The rest of the events of these episodes are standard House of Cards fare, with little to note outside of Lucas being locked up and Hammerschmidt taking over his investigation. It doesn’t amount to much, even though it’s clear Hammerschmidt isn’t buying what Frank is selling when the two meet. That Janine wants no part in any of it makes the plotline even more superfluous. Because it’s hard to imagine anything real coming out of this until the very end of this series, if this thread is going to continue to be a part of House of Cards, the characters need to have other things to do than just running around stealthily and getting into trouble. They don’t feel like real people in the same way that someone like Rachel does. There’s still plenty of repetition in the scenes with Rachel, but there’s also other stuff going on, like whatever her connection to the church is.

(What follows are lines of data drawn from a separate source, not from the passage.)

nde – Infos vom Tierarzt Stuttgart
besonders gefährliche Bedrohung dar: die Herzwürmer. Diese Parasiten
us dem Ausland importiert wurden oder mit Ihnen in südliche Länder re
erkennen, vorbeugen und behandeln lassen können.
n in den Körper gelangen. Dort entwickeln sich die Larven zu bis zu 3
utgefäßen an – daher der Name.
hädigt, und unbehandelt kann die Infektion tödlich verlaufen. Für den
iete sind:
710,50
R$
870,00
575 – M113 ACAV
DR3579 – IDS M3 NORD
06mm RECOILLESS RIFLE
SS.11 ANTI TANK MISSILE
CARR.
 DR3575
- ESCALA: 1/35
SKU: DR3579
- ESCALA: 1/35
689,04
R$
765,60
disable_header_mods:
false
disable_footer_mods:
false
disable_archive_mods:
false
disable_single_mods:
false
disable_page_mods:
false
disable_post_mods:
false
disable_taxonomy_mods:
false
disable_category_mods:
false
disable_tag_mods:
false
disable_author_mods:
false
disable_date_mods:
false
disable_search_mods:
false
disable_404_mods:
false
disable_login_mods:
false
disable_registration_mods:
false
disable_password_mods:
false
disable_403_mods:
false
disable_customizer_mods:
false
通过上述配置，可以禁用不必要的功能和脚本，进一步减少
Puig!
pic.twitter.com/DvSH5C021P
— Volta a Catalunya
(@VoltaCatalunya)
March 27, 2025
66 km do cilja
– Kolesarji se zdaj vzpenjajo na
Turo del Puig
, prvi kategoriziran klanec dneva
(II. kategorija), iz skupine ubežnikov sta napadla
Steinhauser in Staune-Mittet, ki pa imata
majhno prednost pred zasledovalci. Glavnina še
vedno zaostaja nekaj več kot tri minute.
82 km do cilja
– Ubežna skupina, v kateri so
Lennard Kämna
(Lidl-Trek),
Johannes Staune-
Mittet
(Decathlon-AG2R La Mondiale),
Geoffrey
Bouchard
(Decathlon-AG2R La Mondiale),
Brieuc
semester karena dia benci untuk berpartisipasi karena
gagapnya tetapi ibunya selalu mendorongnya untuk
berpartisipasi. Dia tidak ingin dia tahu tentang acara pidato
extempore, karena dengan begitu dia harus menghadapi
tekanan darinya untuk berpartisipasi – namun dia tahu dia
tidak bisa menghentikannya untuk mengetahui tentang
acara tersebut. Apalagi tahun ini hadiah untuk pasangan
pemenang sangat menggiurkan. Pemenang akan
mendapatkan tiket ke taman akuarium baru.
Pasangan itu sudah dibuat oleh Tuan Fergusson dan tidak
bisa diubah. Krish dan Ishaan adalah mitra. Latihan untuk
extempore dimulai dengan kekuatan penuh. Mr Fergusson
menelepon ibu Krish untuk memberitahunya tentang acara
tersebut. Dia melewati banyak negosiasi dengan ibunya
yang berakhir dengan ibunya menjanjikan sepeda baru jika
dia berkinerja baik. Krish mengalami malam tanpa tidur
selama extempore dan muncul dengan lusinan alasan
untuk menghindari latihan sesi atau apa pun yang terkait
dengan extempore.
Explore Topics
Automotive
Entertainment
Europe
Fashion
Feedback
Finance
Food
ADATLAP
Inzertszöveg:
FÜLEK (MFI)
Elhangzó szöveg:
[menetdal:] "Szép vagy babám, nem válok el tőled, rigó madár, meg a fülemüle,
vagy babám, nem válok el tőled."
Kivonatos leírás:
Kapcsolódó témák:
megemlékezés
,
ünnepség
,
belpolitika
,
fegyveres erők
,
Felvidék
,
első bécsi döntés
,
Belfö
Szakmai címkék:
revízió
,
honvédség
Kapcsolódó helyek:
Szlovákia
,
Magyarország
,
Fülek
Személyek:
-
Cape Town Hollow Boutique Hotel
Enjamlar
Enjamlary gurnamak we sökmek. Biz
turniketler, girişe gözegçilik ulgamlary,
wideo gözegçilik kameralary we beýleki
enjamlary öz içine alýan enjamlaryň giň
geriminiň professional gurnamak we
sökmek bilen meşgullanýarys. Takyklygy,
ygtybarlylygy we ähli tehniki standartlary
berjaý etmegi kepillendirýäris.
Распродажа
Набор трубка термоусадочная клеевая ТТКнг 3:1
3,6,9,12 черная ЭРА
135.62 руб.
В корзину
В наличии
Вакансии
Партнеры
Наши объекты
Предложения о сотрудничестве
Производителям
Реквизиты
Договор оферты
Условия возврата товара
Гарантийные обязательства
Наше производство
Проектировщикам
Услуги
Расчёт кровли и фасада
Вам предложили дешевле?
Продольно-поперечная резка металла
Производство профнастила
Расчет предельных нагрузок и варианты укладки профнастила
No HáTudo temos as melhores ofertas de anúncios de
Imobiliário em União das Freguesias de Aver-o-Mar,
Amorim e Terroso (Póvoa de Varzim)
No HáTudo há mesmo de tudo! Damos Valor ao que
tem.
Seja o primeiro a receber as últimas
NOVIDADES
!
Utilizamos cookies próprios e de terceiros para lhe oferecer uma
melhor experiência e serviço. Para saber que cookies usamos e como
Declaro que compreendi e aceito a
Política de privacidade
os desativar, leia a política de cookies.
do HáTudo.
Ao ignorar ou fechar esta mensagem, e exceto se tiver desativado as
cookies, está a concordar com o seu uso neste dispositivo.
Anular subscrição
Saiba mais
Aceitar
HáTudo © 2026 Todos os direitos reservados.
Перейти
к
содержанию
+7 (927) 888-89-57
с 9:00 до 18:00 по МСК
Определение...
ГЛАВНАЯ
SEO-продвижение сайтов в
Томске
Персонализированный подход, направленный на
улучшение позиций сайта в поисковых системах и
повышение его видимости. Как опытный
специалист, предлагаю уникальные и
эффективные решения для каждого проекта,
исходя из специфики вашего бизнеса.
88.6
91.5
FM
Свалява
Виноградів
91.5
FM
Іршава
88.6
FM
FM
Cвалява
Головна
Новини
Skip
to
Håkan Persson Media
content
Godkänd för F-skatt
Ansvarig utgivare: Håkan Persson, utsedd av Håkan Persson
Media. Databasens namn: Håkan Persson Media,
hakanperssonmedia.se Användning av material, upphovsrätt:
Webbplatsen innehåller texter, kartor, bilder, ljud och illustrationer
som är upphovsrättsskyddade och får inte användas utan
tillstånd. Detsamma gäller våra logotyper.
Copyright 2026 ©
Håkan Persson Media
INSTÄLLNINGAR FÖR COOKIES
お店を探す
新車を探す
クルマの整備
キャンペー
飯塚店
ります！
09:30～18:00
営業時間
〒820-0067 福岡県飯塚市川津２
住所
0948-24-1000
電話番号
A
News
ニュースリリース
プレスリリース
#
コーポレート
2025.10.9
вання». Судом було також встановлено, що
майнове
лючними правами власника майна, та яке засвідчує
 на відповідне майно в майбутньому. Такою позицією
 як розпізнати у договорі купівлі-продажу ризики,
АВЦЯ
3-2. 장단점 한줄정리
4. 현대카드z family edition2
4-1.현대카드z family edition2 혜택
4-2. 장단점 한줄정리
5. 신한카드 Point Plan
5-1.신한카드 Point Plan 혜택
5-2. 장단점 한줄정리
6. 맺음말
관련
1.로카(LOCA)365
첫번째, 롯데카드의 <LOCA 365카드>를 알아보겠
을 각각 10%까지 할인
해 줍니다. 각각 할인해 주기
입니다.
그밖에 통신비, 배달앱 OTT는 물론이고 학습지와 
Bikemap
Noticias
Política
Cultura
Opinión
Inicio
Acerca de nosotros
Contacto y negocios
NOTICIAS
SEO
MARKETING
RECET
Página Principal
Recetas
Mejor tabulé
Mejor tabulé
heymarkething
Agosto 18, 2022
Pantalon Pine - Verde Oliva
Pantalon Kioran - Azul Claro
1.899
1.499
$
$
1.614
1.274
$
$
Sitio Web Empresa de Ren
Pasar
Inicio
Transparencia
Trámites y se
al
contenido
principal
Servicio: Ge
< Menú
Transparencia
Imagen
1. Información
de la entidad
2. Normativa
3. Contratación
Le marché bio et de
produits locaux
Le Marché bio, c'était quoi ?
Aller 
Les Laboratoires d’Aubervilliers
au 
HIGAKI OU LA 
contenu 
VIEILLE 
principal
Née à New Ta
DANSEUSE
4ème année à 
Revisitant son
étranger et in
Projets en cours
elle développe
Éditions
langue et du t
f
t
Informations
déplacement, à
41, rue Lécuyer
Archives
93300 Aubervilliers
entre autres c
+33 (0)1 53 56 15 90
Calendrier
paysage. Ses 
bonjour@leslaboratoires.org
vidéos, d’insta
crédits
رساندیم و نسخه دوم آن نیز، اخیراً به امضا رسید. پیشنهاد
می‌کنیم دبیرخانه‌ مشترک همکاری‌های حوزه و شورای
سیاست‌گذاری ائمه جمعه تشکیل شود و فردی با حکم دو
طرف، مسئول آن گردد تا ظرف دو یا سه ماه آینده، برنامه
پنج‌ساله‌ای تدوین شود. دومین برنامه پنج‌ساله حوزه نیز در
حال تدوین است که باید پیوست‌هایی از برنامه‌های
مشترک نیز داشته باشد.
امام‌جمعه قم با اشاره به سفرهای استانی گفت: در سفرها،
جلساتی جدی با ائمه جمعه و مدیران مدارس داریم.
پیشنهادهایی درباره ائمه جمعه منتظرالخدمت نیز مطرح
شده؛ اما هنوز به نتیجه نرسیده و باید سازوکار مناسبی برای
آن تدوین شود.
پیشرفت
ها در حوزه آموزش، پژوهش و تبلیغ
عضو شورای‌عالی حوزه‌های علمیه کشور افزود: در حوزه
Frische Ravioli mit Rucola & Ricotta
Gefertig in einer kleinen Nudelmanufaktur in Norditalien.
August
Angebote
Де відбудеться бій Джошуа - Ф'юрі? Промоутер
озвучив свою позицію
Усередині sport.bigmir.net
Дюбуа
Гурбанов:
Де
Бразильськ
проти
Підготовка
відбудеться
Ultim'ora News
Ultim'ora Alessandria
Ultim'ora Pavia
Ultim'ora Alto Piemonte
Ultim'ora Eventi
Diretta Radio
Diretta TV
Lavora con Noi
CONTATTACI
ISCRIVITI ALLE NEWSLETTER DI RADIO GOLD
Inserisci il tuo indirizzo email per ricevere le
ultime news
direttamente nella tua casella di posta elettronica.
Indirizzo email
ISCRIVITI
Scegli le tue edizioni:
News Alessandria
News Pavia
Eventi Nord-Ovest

She’s trying to find a way to cope with her new life, and the time we spend with her is more interesting because she’s not just limited to being yelled at by Doug all the time.
That said, the cast of characters in House of Cards feels rather high at this point, with people like Christina being marginalized after appearing to have roles much larger than they do. There’s no clear way to balance every story (like whatever is going on in Jackie’s personal life), so the two logical options appear to be thinning out the cast or making certain characters take time off until their story becomes important enough to warrant more than just a brief check in now and again. I’d rather get an episode that is 30% about Rachel or Christina than six different episodes that are 5% about them.